Tutorial 7: Notes

Tree Sum

Write a function that computes the sum of all values in a binary tree of integers.

  node = record
    i: integer;
    left: ^node;
    right: ^node;
  pnode = ^node;

function sum(t: pnode): integer;
  if t = nil then exit(0)
  else exit(t^.i + sum(t^.left) + sum(t^.right));

Tree Height

Write a function that returns the height of a binary tree.

uses math;

function height(t: pnode): integer;
  if t = nil then exit(0)
  else exit(1 + max(height(t^.left), height(t^.right)));

Complete Tree

Write a function that returns true if a binary tree is complete, that is, if every leaf has the same depth and all internal nodes have two children.

Here is a first implementation that uses the height function from the previous exercise:

function complete(t: pnode): boolean;
  if t = nil then exit(true)
  else exit((height(t^.left) = height(t^.right)) and
            complete(t^.left) and complete(t^.right));

If the tree is balanced and has N nodes, the running time of this function follows the recurrence

T(n) = 2 T(n/2) + O(n)

since height runs in linear time.
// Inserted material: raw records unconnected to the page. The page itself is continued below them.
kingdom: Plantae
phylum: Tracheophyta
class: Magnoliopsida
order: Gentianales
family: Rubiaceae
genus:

This means that

T(n) = O(n log n)

For a more efficient implementation, we can write a single function that both determines whether a tree is complete and also returns its height if it is complete:

// Return the height of t if it is complete, or -1 otherwise.
function heightComplete(t: pnode): integer;
  l, r: integer;
  if t = nil then exit(0)
  else begin
    l := heightComplete(t^.left);
    r := heightComplete(t^.right);
    if (l <> -1) and (r <> -1) and (l = r)
    then exit(l + 1)
    else exit(-1);

For a balanced tree, this function's running time obeys the recurrence

T(n) = 2 * O(n/2) + O(1)

and so T(n) = O(n).